Cúpula de la Cámara de Comercio deplora deficiencia y carestía del servicio energético

Por lunes 26 de diciembre, 2005

Santiago.- El Concejo directivo de la Cámara de Comercio y Producción de Santiago, mostró preocupación por el número de pequeñas, medianas y grandes empresas que durante el año 2005 salieron de competencia por el deterioro en el sistema de energía eléctrica.

Sin embargo, cifra sus esperanzas de que el problema sea enfrentado con coraje por el gobierno, ya que el servicio además, de deficiente muy caro.

Expresa que “nos preocupa que esta se sigue basando en un modelo ya agotado de aumento del subsidio que otorga el Gobierno y muy pobres esfuerzos por cobrar la energía servida a los usuarios” de el concejo de la Cámara de Comercio y Producción de Santiago.

Califica como abusiva la alta e ilegal tarifa eléctrica lo que constituye una traba para lograr un incremento del índice de cobro del servicio.

Sus costos abusivos fomentan la práctica de toda suerte de trampas que afectan sensiblemente el buen desempeño del mercado eléctrico.

No existen medios coercitivos suficientes ni disponibles en el país para lograr hacer cobrar esta abusiva tarifa.

Es por tanto necesario, establecer una tarifa eléctrica con verdadero sentido comercial, que fomente el pago de la energía consumida por parte de los usuarios y empezar de una vez por todas a desarraigar la práctica de cargar la energía servida a los usuarios que la pagan, práctica esta responsable en buena medida del desorden en que opera todavía hoy el mercado eléctrico nacional.

En relación a las expectativas sobre la aprobación y entrada en vigencia del Tratado de Libre Comercio con los Estados Unidos y Centroamérica la Cámara de Comercio y Producción, dice que asume con alto sentido de participación la elaboración de una propuesta de reforma fiscal.

Explica que ésta está orientada a crear un marco que apoyara el desarrollo económico y potenciara un modelo de crecimiento más competitivo para nuestra inserción a este nuevo esquema de comercio internacional.

**********

PARA TRABAJAR
A - Según la noticia sobre la Cámara de Comercio, ¿qué les ocurrió durante el año 2005 a muchas empresas a causa del deterioro del sistema de energía eléctrica?
B - Escribe una continuación de la noticia sobre la Cámara de Comercio a partir de su última oración.

**********

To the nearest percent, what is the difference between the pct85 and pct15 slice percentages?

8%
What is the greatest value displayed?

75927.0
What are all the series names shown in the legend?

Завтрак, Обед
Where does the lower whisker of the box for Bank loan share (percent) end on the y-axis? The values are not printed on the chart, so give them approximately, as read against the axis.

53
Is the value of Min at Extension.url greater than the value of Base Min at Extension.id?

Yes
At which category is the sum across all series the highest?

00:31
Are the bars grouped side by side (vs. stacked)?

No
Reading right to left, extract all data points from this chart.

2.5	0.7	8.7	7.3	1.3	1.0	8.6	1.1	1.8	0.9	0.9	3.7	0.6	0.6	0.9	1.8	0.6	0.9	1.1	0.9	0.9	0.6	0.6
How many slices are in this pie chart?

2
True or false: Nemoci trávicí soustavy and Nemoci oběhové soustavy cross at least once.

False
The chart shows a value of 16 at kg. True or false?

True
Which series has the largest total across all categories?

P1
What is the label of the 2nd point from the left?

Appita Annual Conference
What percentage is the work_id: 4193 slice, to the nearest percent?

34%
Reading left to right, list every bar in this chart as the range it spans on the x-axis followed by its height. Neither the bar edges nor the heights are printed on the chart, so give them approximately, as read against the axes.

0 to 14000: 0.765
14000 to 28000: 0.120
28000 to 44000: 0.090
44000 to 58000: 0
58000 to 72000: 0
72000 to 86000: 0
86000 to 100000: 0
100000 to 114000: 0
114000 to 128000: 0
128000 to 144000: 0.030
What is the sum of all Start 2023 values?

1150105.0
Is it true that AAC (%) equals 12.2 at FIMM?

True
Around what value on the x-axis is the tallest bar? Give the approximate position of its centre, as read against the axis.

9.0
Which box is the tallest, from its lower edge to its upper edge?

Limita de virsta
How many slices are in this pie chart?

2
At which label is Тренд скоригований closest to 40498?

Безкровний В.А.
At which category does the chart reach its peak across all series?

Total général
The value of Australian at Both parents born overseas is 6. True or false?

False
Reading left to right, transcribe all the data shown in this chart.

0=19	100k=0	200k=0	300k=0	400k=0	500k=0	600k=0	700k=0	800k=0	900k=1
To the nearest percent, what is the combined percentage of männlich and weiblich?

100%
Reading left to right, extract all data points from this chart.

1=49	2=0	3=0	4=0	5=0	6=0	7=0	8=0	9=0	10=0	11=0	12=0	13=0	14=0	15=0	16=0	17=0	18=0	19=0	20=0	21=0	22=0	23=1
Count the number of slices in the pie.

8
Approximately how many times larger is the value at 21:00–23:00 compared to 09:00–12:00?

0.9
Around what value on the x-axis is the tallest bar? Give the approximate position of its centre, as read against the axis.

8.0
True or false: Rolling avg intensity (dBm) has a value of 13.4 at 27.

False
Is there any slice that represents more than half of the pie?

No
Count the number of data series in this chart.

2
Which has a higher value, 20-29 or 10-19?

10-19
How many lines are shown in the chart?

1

**********

RESPUESTAS DE ACTIVIDADES
A - Salieron de competencia.

B -
La reforma fiscal promulgada dista mucho de los conceptos contenidos en la propuesta elaborada y discutida por el Dialogo Nacional.Además de su baja calidad como instrumento para fomentar la equidad fiscal, de que aumenta las distorsiones al desarrollo económico de la materia fiscal y de que acentúa las desigualdades, propiciando con ello la evasión.

También nos deja serios cuestionamientos sobre el ejercicio democrático practicado para su aprobación, pues la misma se llevo a cabo haciendo un ejercicio de democracia representativa que desconoce los esfuerzos realizados por importantes grupos de la sociedad para presentar un texto de consenso.

Este ejercicio autocrático de la democracia, lesiona la imagen pública de los partidos políticos, toda vez que los coloca nuevamente de espalda a las demandas de sus representados.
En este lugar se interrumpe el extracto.